Possivelmente, essa também é uma realidade entre os participantes desta investigação. Todavia, a tarefa de cuidar é complexa, por isso as atividades realizadas diariamente pelo cuidador idoso a algum indivíduo dependente pode gerar sobrecarga, bem como desgaste da saúde física e mental38,39. Logo, acredita-se que privilegiar a avaliação da sobrecarga dos idosos cuidadores, e incluí-los em planos de cuidados com ações específicas de apoio, pode auxiliar tanto o cuidador como quem é cuidado por este38.
Por fim, informa-se que o presente trabalho apresenta limitações. Ele é derivado de um estudo transversal, não sendo possível concluir a existência de associação causal entre a autopercepção negativa da saúde e os fatores associados, o que seria factível em desenhos longitudinais. As variáveis foram aferidas por informação do próprio idoso, e, embora esse seja um procedimento válido e utilizado em diversos estudos, pode ter sido comprometido pela memória e pela baixa escolaridade.
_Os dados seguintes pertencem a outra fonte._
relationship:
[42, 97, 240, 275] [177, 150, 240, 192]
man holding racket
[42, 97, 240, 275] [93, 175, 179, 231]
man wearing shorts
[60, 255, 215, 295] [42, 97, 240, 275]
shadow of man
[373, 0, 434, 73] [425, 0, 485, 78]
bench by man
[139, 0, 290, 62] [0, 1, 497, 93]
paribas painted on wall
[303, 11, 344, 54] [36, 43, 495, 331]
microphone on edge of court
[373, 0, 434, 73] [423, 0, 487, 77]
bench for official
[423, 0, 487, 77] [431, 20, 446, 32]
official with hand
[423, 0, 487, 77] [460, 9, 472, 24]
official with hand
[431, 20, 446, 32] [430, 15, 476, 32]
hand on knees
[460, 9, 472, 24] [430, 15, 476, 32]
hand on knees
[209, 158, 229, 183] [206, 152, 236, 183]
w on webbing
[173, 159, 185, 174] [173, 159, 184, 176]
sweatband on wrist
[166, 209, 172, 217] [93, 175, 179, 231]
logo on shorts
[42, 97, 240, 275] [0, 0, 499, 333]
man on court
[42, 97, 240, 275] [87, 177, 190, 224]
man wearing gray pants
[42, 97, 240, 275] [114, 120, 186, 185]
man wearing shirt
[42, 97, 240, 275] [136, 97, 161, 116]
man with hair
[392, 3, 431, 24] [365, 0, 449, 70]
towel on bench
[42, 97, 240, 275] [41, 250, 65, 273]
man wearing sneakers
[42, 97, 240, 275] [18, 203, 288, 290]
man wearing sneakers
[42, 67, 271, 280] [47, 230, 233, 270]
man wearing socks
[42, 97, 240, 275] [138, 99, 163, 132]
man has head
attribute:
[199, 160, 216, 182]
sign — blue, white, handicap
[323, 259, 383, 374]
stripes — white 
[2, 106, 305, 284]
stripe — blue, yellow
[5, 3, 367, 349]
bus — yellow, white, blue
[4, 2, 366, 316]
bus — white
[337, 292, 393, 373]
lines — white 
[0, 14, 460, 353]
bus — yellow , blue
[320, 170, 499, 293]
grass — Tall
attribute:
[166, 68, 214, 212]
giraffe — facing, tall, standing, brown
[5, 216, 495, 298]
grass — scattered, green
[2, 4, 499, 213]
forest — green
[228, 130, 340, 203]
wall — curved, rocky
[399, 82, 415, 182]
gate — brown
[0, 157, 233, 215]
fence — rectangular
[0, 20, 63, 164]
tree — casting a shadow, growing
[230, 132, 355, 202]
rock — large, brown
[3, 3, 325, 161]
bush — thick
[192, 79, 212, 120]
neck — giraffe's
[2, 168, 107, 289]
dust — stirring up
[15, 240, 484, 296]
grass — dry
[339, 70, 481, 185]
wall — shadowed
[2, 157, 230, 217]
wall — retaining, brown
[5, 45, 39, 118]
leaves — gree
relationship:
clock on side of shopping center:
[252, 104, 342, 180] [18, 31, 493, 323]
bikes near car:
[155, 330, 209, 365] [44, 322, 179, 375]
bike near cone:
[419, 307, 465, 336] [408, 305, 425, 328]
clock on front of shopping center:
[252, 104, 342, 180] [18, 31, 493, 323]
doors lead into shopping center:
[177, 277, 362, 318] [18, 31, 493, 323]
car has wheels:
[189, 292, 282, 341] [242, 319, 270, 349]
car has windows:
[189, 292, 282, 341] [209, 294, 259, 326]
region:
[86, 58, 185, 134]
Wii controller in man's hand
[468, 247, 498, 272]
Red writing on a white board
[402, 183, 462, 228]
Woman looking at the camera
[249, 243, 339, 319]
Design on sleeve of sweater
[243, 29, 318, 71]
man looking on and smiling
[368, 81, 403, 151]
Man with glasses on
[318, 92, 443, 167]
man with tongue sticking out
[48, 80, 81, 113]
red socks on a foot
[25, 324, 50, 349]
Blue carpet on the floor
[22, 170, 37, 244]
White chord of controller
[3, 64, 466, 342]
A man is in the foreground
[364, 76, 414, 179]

Além disso, tratou-se de amostra de conveniência, circunscrita a um centro de referência, em que a validade externa fica limitada e os resultados podem ser extrapolados apenas para população e cenário semelhantes.
A despeito dessas limitações, esta pesquisa teve amostra suficiente para o ajuste dos modelos de regressão aos principais fatores de confusão de interesse. Possui caráter inédito, posto que o cenário foi um centro de referência, enquanto os demais trabalhos são em sua maioria de base populacional; os resultados e as associações registradas foram corroborados pela literatura. E, à luz do conhecimento gerado neste trabalho, profissionais e gestores podem planejar medidas promotoras de melhorias na atenção à saúde do idoso, mais apropriadas ao contexto de vida e saúde desse grupo.
Este estudo evidenciou elevada prevalência de autopercepção negativa do estado de saúde entre os idosos assistidos em um centro de referência. Identificou-se que estar na faixa de 65 a 79 anos, apresentar fragilidade, possuir sintomas depressivos e prestar cuidados a alguém se mantiveram como fatores associados a essa prevalência. Esses achados sinalizam a necessidade de ações efetivas de promoção da saúde e cuidados mais específicos, direcionados principalmente às necessidades daqueles idosos que autoavaliaram negativamente o seu estado de saúde e se enquadraram nos referidos fatores.